During the cultural revolution ninety-five percent of the monasteries were destroyed, but now the Central Government is rebuilding them, though limiting the number of monks who can live at each one. Tibetan families historically sent at least one son to become a monk, but today, you need to be approved by the Central Government. Monasteries were the principal sites of resistance—the government wants to make sure that this doesn’t happen again. The Police have a convincing presence at the large monasteries, the head Abbot is appointed by the Central Government. I imagine even in a monastery one must be careful with one’s opinions.
After visiting Gangden Monastery, a complex with some fifty buildings that was first destroyed during the 1959 Tibetan Uprising and then reduced to rubble during the 1966-67 Cultural Revolution, the brutality of the deaths kept me awake all night weeping. Throughout the trip I worried that we could be arrested for our sympathy for the Tibetans or that we would put our guide at risk.
In spite of decades of persecution, the Tibetan people are among the most spiritually devoted people I have encountered. There was never a monastery, nunnery, or temple without pilgrims. In the streets, it seemed like everyone carried their mala beads, even while shopping. I wondered if it was prayer or a devotional peaceful resistance? We visited a small monastery in Lhasa that was completely packed with worshipers. People covered every inch of the courtyard and chapels.
We visited Samye, the first Buddhist monastery in Tibet, climbing the hill nearby to have a view of its mandala pattern and take in the fields and bare mountains.
We learned the local houses around Samye will soon be razed to the ground to clean up the area around the monastery. These local people will be given housing in several apartment buildings. How will they remain farmers and herders? Where will the cows return to at night?

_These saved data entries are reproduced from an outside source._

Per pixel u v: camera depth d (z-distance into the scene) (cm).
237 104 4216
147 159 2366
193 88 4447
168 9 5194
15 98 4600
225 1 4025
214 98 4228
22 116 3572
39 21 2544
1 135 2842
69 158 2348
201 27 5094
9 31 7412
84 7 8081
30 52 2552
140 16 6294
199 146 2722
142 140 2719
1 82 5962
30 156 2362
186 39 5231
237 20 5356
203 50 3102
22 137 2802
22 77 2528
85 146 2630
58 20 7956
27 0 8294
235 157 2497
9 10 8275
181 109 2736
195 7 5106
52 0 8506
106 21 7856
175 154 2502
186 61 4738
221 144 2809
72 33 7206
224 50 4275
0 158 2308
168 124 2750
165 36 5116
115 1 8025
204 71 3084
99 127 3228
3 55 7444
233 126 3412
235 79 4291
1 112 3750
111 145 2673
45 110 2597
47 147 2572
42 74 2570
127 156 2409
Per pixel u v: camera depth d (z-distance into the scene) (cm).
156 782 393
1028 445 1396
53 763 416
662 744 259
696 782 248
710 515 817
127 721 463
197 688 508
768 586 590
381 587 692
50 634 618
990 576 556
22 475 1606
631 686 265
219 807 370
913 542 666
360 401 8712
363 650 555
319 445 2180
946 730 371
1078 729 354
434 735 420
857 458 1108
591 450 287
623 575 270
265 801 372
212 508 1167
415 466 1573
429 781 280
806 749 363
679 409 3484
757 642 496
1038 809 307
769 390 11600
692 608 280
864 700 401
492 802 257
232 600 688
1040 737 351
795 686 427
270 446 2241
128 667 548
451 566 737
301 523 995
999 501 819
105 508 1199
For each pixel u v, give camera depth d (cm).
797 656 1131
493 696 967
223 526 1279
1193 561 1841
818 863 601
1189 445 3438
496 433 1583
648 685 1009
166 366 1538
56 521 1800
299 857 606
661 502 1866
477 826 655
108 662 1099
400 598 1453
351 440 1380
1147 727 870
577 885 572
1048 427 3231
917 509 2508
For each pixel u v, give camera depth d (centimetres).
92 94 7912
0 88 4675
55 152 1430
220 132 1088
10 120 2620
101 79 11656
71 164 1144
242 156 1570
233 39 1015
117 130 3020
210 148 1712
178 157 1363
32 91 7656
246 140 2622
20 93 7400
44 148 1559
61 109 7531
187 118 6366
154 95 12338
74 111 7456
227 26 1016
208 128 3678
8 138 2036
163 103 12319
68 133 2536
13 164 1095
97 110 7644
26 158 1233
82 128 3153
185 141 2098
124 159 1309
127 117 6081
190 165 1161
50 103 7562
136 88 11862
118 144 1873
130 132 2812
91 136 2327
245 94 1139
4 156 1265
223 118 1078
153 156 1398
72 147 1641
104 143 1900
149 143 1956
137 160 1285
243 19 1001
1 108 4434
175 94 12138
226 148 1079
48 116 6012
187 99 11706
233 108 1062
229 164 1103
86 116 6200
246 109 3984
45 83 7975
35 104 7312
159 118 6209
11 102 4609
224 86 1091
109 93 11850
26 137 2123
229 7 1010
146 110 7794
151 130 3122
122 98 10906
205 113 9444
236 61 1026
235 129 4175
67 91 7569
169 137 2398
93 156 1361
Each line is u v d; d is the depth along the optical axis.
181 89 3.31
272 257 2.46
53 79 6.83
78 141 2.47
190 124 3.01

An ancient world is changing. Roads are being built throughout the country. In the river valleys the Central Government has planted hundreds of thousands of trees. Power comes from gigantic solar arrays and large hydro dams that India and other countries downstream are concerned will affect their water supply. The Chinese say that Tibet has been part of China for centuries—the Tibetans and much of the Western world disagree. Tibet is rich in natural resources and strategically important to China: its square footage is larger than the United States. But our questions of why the Chinese are so determined to control Tibet, what are they really doing there, and what are their intentions for the Tibetan people remained unanswered.
“Are there Tibetan poets and writers today?” I asked our guide. He didn’t answer.
Monks still yak butter offerings as well as talk on their cell phones.
It was a trip that will take more time for me to realize how I have been affected. It was a trip to a third-world country with its close-to-the-earth living, inside a first-world-country with its money and high-rise bureaucracy. A trip made special because I shared it with my daughter, husband, and step-father.
The memory of family members who died during and after the Chinese invasion is still very much alive for the present generation of Tibetans. They consider Tibet their country, though their language is no longer taught in the public schools. Many Tibetans are concerned about passing their culture onto their children.
The trip was an electrical jolt reminding us how fortunate we are to live with so much personal freedom.
How do we offer care to this country whose people have been sending prayers for peace from their once remote kingdom to the entire world for centuries? One thing we can do is learn what is happening today—Free Tibet has up-to-date information.
And send our love to all those in the world who are not free, who are living under totalitarian regimes or imprisoned for their views or choices. Let the prayers fly!